[ Le trou d'Oyvind Torseter ]

Auteur : Oyvind Torseter

Nationalité : norvégienne

Traduit par Jean-Baptiste Coursaud

Genre : bande dessinée

Editions La joie de lire

Paru en avril 2013

 64 pages

Le trou est une lecture qui m’a marquée sans bruit. Je ne l’ai pas refermée avec le sentiment d’avoir compris quelque chose de précis, mais plutôt avec une impression persistante, difficile à nommer. Ce trou, au fil des pages, m’a semblé devenir autre chose qu’un simple élément du récit : une présence, un manque, quelque chose qui résonne avec mes propres zones de flou. J’ai aimé cette façon qu’a le livre de ne jamais forcer le sens, de laisser de la place au doute et au ressenti.

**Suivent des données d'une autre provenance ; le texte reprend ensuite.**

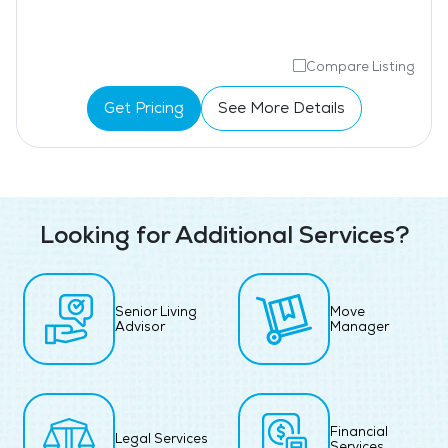
Compare Listing
Get Pricing
See More Details
Looking for Additional Services?
Senior Living
Move
Advisor
Manager
Financial
Legal Services
Services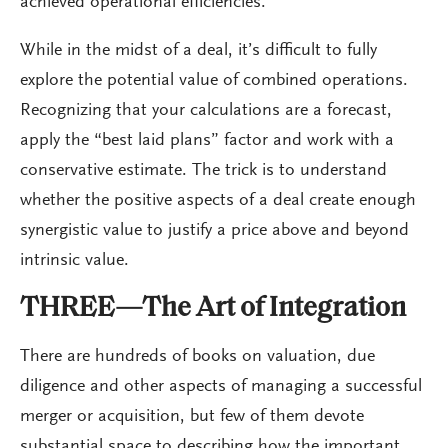
achieved operational efficiencies.
While in the midst of a deal, it’s difficult to fully
explore the potential value of combined operations.
Recognizing that your calculations are a forecast,
apply the “best laid plans” factor and work with a
conservative estimate. The trick is to understand
whether the positive aspects of a deal create enough
synergistic value to justify a price above and beyond
intrinsic value.
THREE—The Art of Integration
There are hundreds of books on valuation, due
diligence and other aspects of managing a successful
merger or acquisition, but few of them devote
substantial space to describing how the important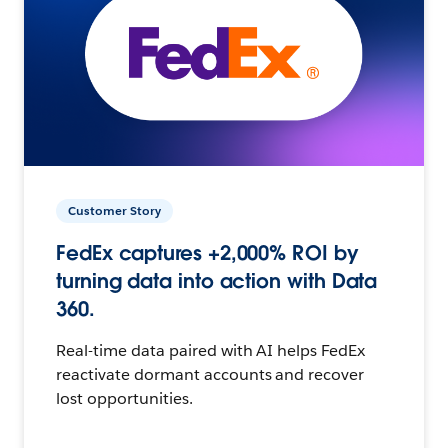
Customer Story
FedEx captures +2,000% ROI by
turning data into action with Data
360.
Real-time data paired with AI helps FedEx
reactivate dormant accounts and recover
lost opportunities.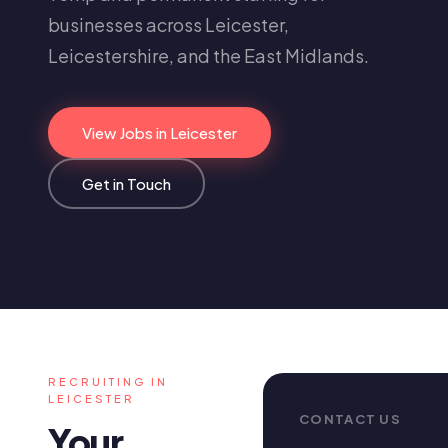
businesses across Leicester,
Leicestershire, and the East Midlands.
View Jobs in Leicester
Get in Touch
RECRUITING IN
LEICESTER
CONTACT US
Your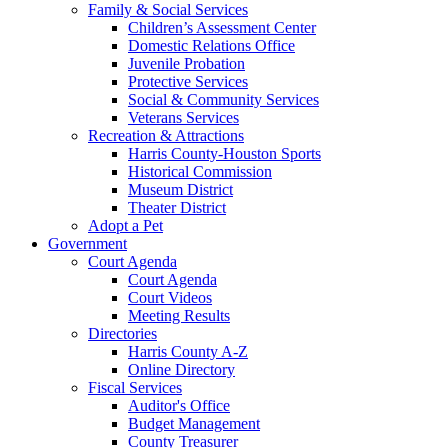
Family & Social Services
Children’s Assessment Center
Domestic Relations Office
Juvenile Probation
Protective Services
Social & Community Services
Veterans Services
Recreation & Attractions
Harris County-Houston Sports
Historical Commission
Museum District
Theater District
Adopt a Pet
Government
Court Agenda
Court Agenda
Court Videos
Meeting Results
Directories
Harris County A-Z
Online Directory
Fiscal Services
Auditor's Office
Budget Management
County Treasurer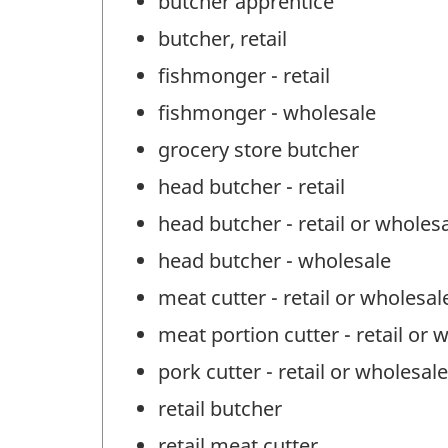
butcher apprentice
butcher, retail
fishmonger - retail
fishmonger - wholesale
grocery store butcher
head butcher - retail
head butcher - retail or wholes
head butcher - wholesale
meat cutter - retail or wholesal
meat portion cutter - retail or 
pork cutter - retail or wholesale
retail butcher
retail meat cutter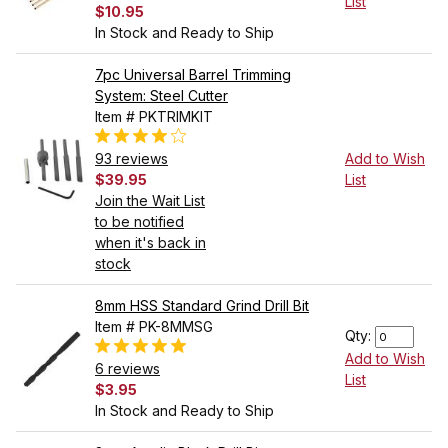
List
$10.95
In Stock and Ready to Ship
7pc Universal Barrel Trimming
System: Steel Cutter
Item # PKTRIMKIT
93 reviews
Add to Wish
$39.95
List
Join the Wait List
to be notified
when it's back in
stock
8mm HSS Standard Grind Drill Bit
Item # PK-8MMSG
Qty:
Add to Wish
6 reviews
List
$3.95
In Stock and Ready to Ship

En repensant à mon parcours de lectrice, je me rends compte que ce sont souvent ces œuvres-là qui me restent : celles qui ne cherchent pas à rassurer, ni à conclure clairement. Le trou s’inscrit dans cette lignée de lectures qui continuent de m’accompagner après coup, presque en sourdine. Une bande dessinée discrète, énigmatique, qui me fait confiance en tant que lectrice et qui trouve sa force précisément dans ce qu’elle ne dit pas.

En bref, une lecture étrange et silencieuse. Le trou ne m’a pas donné de réponses, mais une sensation persistante. J’y ai retrouvé ce que je cherche de plus en plus dans mes lectures : de l’ambiguïté, de l’intime, un espace pour projeter mes propres questionnements. Un livre qui ne se ferme pas vraiment, même une fois terminé.